**To-do item**
Could you repeat every record below exactly as written?

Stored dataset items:
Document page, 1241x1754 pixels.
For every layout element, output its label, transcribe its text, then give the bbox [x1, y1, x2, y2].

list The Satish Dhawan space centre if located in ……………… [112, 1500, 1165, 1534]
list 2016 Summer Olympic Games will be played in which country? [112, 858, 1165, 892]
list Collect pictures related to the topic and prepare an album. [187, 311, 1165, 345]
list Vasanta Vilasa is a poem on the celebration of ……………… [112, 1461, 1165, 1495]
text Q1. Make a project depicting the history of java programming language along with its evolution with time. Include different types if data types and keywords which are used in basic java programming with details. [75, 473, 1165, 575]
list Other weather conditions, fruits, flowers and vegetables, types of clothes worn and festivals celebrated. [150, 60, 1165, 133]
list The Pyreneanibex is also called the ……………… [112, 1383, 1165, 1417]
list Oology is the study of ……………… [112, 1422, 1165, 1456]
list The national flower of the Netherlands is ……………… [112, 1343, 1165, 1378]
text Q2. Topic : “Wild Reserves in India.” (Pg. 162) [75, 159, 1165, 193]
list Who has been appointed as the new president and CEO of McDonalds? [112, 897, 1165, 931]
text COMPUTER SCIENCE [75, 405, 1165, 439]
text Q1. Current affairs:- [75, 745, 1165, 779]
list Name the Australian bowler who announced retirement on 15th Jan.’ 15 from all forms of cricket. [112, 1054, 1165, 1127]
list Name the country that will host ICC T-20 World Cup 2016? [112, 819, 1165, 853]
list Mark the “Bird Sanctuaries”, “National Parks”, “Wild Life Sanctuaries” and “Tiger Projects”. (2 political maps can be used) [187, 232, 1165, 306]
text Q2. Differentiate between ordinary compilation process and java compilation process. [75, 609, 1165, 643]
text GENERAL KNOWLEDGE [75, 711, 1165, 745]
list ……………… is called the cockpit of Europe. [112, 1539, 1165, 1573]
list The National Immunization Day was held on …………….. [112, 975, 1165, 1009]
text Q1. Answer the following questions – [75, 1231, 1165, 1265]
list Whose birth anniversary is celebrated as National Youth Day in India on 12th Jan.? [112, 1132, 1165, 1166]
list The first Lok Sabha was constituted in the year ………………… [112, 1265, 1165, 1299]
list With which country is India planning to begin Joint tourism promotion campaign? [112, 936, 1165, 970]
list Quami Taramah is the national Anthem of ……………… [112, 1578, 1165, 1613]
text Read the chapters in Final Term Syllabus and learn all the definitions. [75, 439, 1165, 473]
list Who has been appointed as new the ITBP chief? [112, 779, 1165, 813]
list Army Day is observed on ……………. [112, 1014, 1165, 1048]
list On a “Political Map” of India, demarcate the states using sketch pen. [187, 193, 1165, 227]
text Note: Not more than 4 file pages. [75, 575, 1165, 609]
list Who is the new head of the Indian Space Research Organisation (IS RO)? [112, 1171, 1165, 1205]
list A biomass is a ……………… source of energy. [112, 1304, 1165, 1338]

**Output for this exercise**
Document page, 1241x1754 pixels.
For every layout element, output its label, transcribe its text, then give the bbox [x1, y1, x2, y2].

list The Satish Dhawan space centre if located in ……………… [112, 1500, 1165, 1534]
list 2016 Summer Olympic Games will be played in which country? [112, 858, 1165, 892]
list Collect pictures related to the topic and prepare an album. [187, 311, 1165, 345]
list Vasanta Vilasa is a poem on the celebration of ……………… [112, 1461, 1165, 1495]
text Q1. Make a project depicting the history of java programming language along with its evolution with time. Include different types if data types and keywords which are used in basic java programming with details. [75, 473, 1165, 575]
list Other weather conditions, fruits, flowers and vegetables, types of clothes worn and festivals celebrated. [150, 60, 1165, 133]
list The Pyreneanibex is also called the ……………… [112, 1383, 1165, 1417]
list Oology is the study of ……………… [112, 1422, 1165, 1456]
list The national flower of the Netherlands is ……………… [112, 1343, 1165, 1378]
text Q2. Topic : “Wild Reserves in India.” (Pg. 162) [75, 159, 1165, 193]
list Who has been appointed as the new president and CEO of McDonalds? [112, 897, 1165, 931]
text COMPUTER SCIENCE [75, 405, 1165, 439]
text Q1. Current affairs:- [75, 745, 1165, 779]
list Name the Australian bowler who announced retirement on 15th Jan.’ 15 from all forms of cricket. [112, 1054, 1165, 1127]
list Name the country that will host ICC T-20 World Cup 2016? [112, 819, 1165, 853]
list Mark the “Bird Sanctuaries”, “National Parks”, “Wild Life Sanctuaries” and “Tiger Projects”. (2 political maps can be used) [187, 232, 1165, 306]
text Q2. Differentiate between ordinary compilation process and java compilation process. [75, 609, 1165, 643]
text GENERAL KNOWLEDGE [75, 711, 1165, 745]
list ……………… is called the cockpit of Europe. [112, 1539, 1165, 1573]
list The National Immunization Day was held on …………….. [112, 975, 1165, 1009]
text Q1. Answer the following questions – [75, 1231, 1165, 1265]
list Whose birth anniversary is celebrated as National Youth Day in India on 12th Jan.? [112, 1132, 1165, 1166]
list The first Lok Sabha was constituted in the year ………………… [112, 1265, 1165, 1299]
list With which country is India planning to begin Joint tourism promotion campaign? [112, 936, 1165, 970]
list Quami Taramah is the national Anthem of ……………… [112, 1578, 1165, 1613]
text Read the chapters in Final Term Syllabus and learn all the definitions. [75, 439, 1165, 473]
list Who has been appointed as new the ITBP chief? [112, 779, 1165, 813]
list Army Day is observed on ……………. [112, 1014, 1165, 1048]
list On a “Political Map” of India, demarcate the states using sketch pen. [187, 193, 1165, 227]
text Note: Not more than 4 file pages. [75, 575, 1165, 609]
list Who is the new head of the Indian Space Research Organisation (IS RO)? [112, 1171, 1165, 1205]
list A biomass is a ……………… source of energy. [112, 1304, 1165, 1338]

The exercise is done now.